You may have seen those pin-mould toys that make popular stocking-fillers; press your hand onto the bed of closely-packed blunt metal pins and – hey presto! – a 3-D sculpture of your hand. The Amazon listing promises that the “possibilities are endless” and invites buyers to “let their imagination run wild”.

Doing just that is the ACORN team – a group of researchers at Cambridge, Dundee and Bath universities. Digital design experts at Bath are creating software tools that will be used – among other things – to power a giant 8m x 4m pin-mould in Cambridge to become bespoke formwork at the touch of a return key.

Heading up ACORN in Cambridge is Dr John Orr, lecturer in concrete structures: “Pin-moulds have already been used to make precast facade panels, but we are looking to build on the idea – for example, by having robotic arms place reinforcement within the flexible moulds and using them to make more efficiently designed structural elements.”

The smarter production of columns and beams – elements that use just enough material and space to perform their structural function and no more – is the primary aim of ACORN. “The key benefit, compared with standard planar formwork, is that you waste less and so significantly reduce the carbon involved in construction,” explains Orr. “But our approach also involves taking more manufacture off-site and realising other benefits such as faster construction and safer working.”

Optimising structures in this way – entering a world of tapering columns and “fish-belly” beams that are thicker in the middle where the strength is needed – has been discussed before.

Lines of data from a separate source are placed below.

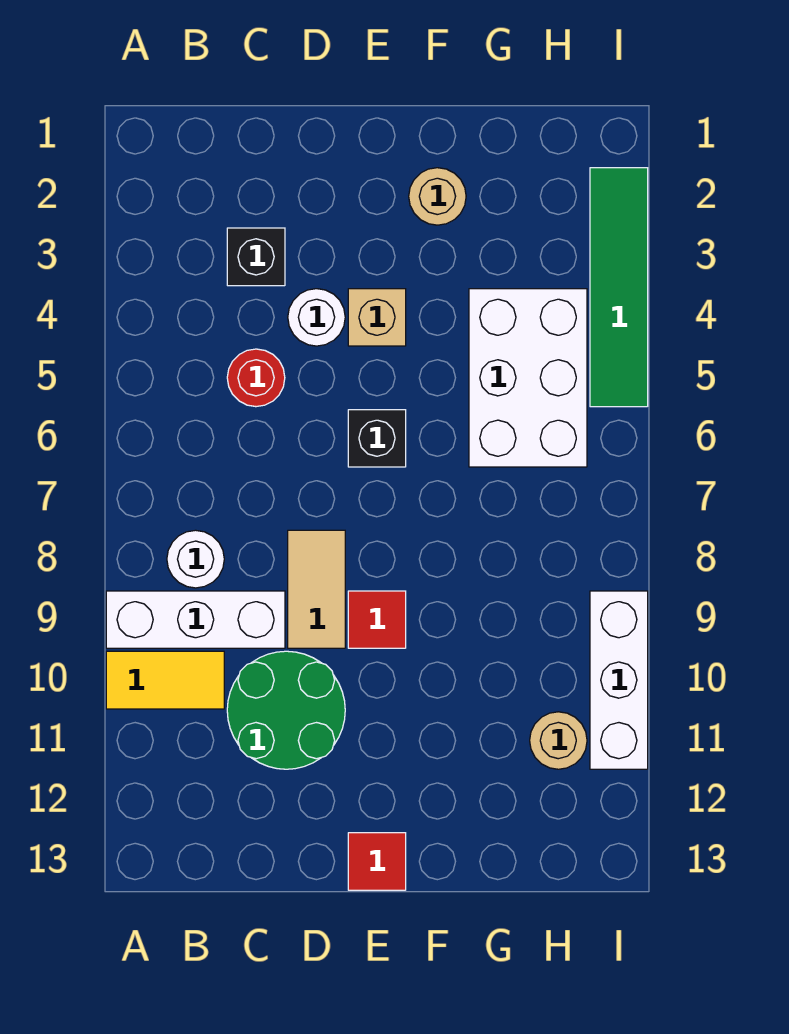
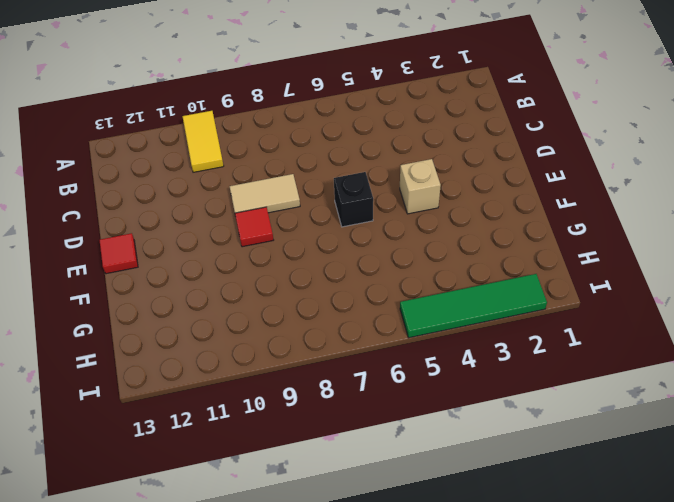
none -> white brick A9:C9 level 1
none -> white round brick B8 level 1
none -> black brick C3 level 1

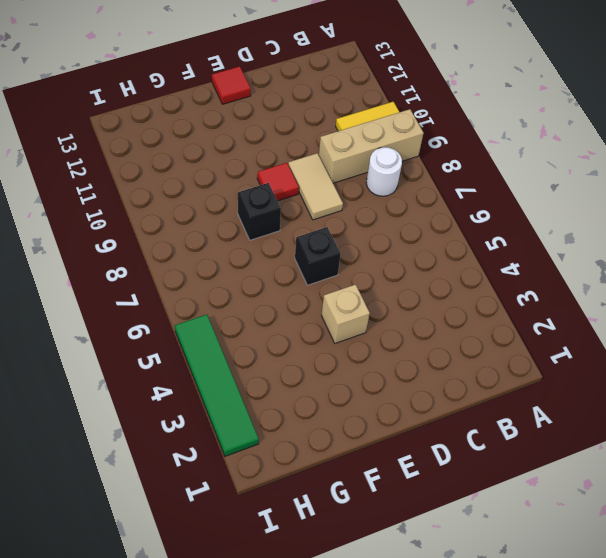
tan brick A9:C9 level 1 -> white brick A9:C9 level 1
black brick F8 level 1 -> black brick C3 level 1
none -> red round brick C5 level 1
none -> green round brick C10:D11 level 1
none -> white round brick D4 level 1

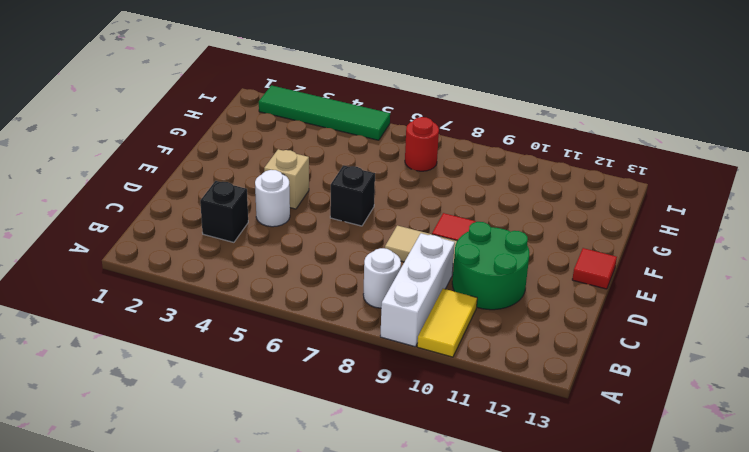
red round brick H7 level 1 -> red round brick C5 level 1
none -> tan round brick F2 level 1
none -> white brick G4:H6 level 1
none -> tan round brick H11 level 1

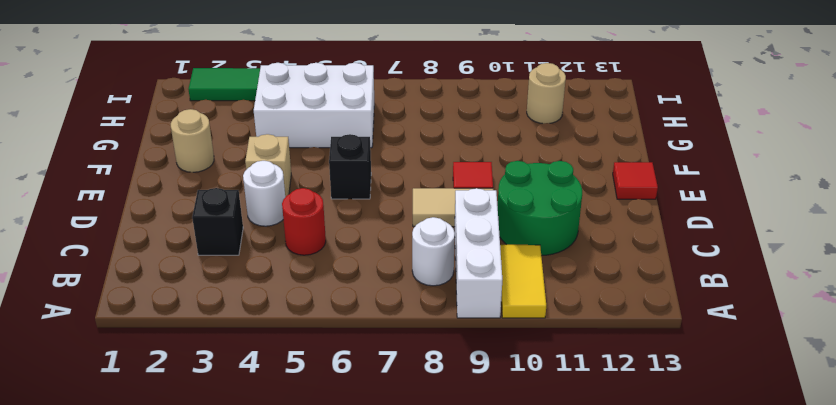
none -> white brick I9:I11 level 1

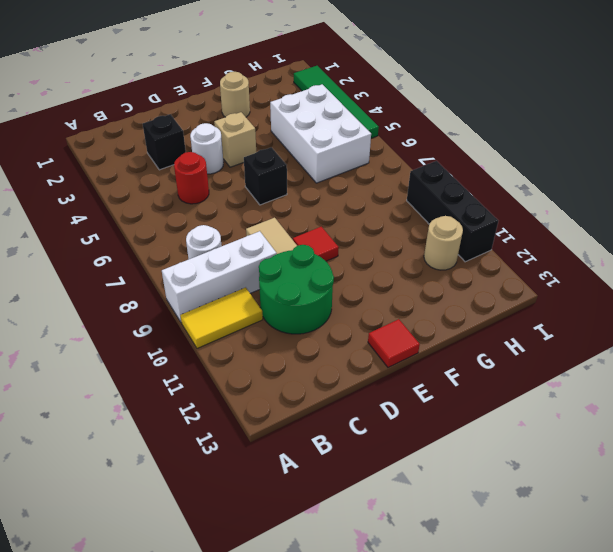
black brick I9:I11 level 1 -> white brick I9:I11 level 1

But contractors and engineers are usually sceptical and fear higher design costs and questionable buildability. They should be reassured by Orr’s approach: “I did my first degree at Bath University partly because it had a combined department of architecture and civil engineering. I think having an architect doing a squiggle and then passing it on to an engineer to build is not a good way of doing things.”

Addressing the disconnects between design and practicality is at the heart of the ACORN project: “We do the messy concrete stuff here in Cambridge, but the digital side, mainly being done at Bath, seeks to optimise structural design and ensure it links coherently to automated or robotic manufacturing, while at the same time developing computational tools for constructability.”

ACORN is not about creating impossible designs, says Orr: “Rather we are about moving from mass production to mass customisation – making it easier to design and build efficiently.”

Staying true to his roots then, Orr wants ACORN to use the latest tech to allow architecture and engineering to work as one from the start. If they get it right, buildings will need less material and enjoy smaller carbon footprints. And some of them, at least, will look like nothing we have seen before.